Nominations for elections shall be given in writing, by post or email, to the Secretary. Nominations shall have a proposer and a seconder and the agreement of the candidate shall be obtained.
In the event that the nominations received are less than the number of vacancies for election, the Chairperson in his/her discretion may call verbal nominations at the Annual General Meeting.
Not less than two weeks before the Annual General Meeting the Executive Committee shall publish detail of the agenda and any motions to be debated.
In the event that sufficient members are not present to form a quorum, which will be no less than 20% of the membership, the Annual General Meeting shall be deemed to stand adjourned. The Executive Committee shall, as soon as possible, set a new date for the reconvened Annual General Meeting and shall notify members individually in writing, by post or email, providing no less than four weeks notice.
Voting shall, except for changes to the constitution, be determined by simple majority. In the event of quality the Honorary Chairperson shall have the casting vote.

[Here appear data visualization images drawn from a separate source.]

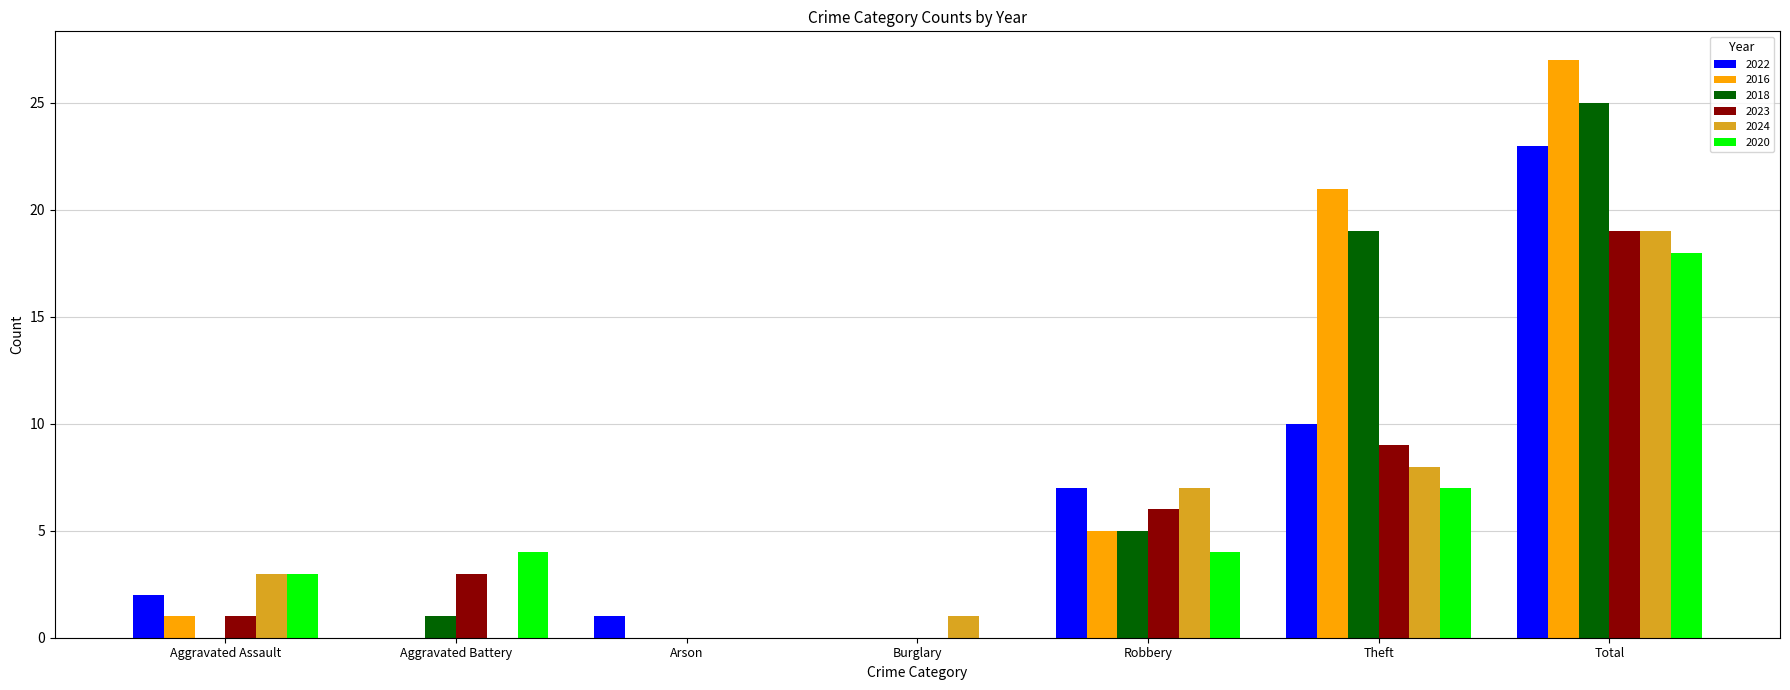

Which series has the widest spread of values?

2016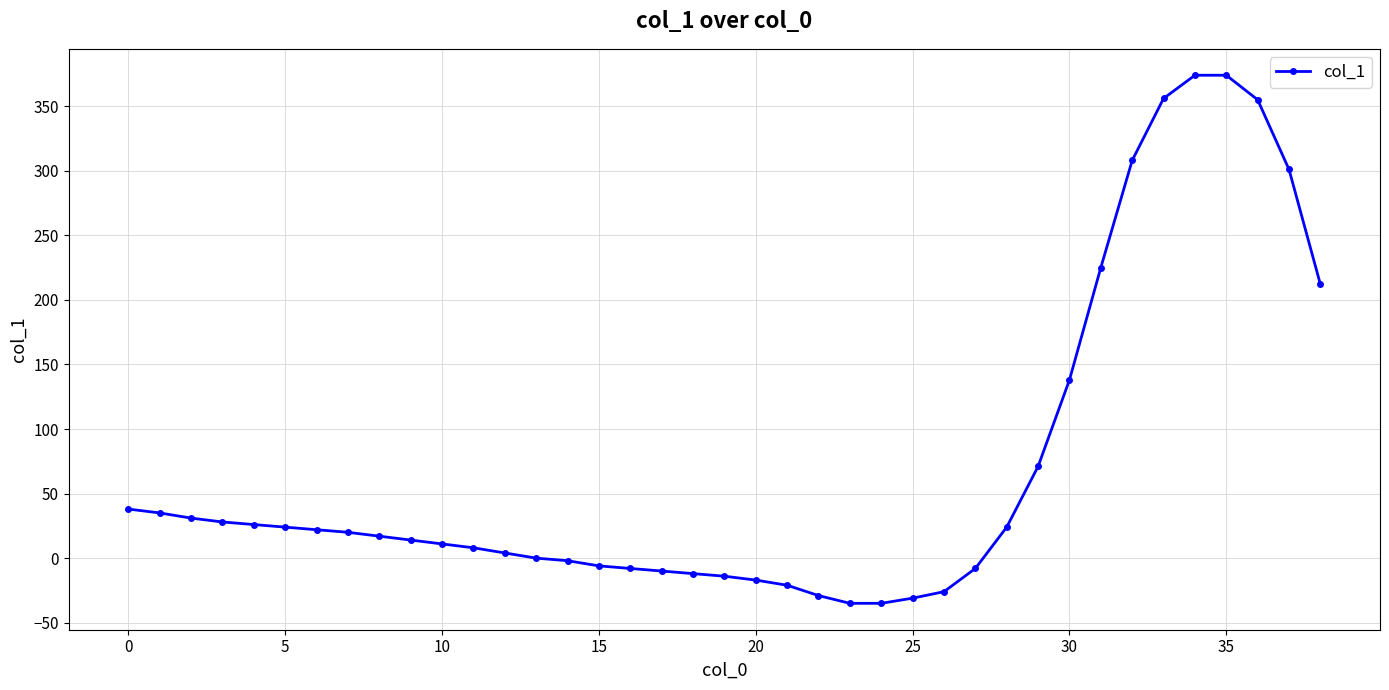

What is the value of the 24th point from the left?

-35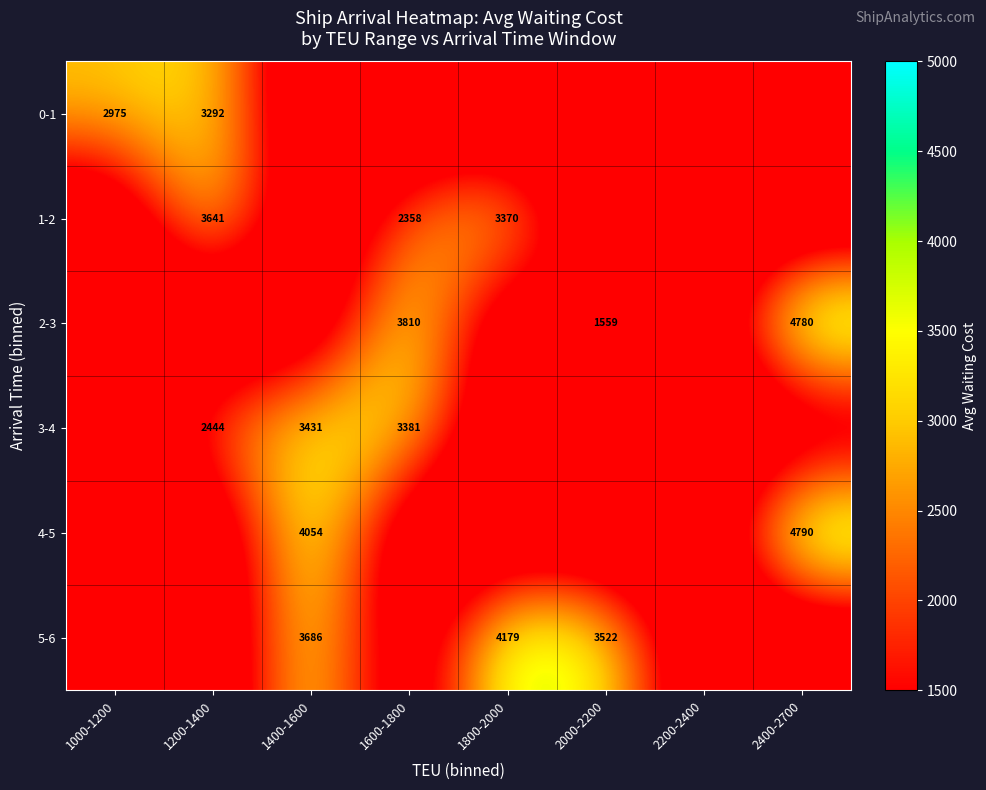

The 3-4 series shows 5067 at 1600-1800. True or false?

False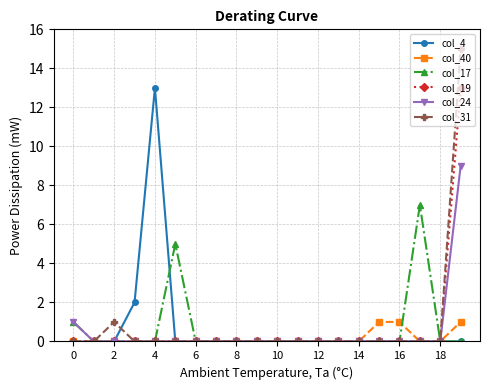

Which series has the largest range (max minus min)?

col_31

7. Extraordinary General Meeting
An Extraordinary General Meeting may be called at any time by the Executive Committee or by requisition in writing to the Secretary by not less that 20% of the membership. Details of motions to be debated shall be provided.
The Executive Committee will notify members individually in writing, by post or email, providing no less than four weeks notice giving the time, date and place of the meeting and motions to be debated. The meeting shall discuss only the business for which it has been convened.
The quorum for the meeting shall comprise of not less than 20% of the membership. The meeting will be chaired by the Chairperson or in his/her absence the Honorary Vice Chairperson. Voting shall, except for changes to the constitution, be determined by simple majority. In the event of equality the chairperson shall have the casting vote.
8. Changes to the Constitution
The Constitution may be altered at an Annual General Meeting or Extraordinary General Meeting by a resolution passed at a quorate meeting by not less than two-third majority of the members present and voting thereat. Any resolution for the alteration of the Constitution shall be given in writing to the Honorary Secretary who will circulate in writing, by post or email, in not less than four weeks, to all members the alteration proposed and the time and date for the meeting.
If the Executive Committee decides it is necessary or advisable to dissolve the Group it shall call a meeting of all members of the Group, of which not less than 28 days notice (stating the terms of the resolution to be proposed) shall be given. If the proposal is confirmed by two-thirds majority of those present and voting the Executive Committee shall have the power to release any assets held by or on behalf of the Group. Any assets remaining after the satisfaction of any proper debts and liabilities shall be given or transferred to such other charitable institution or institutions having similar objectives of the Group as members of the Group may determine.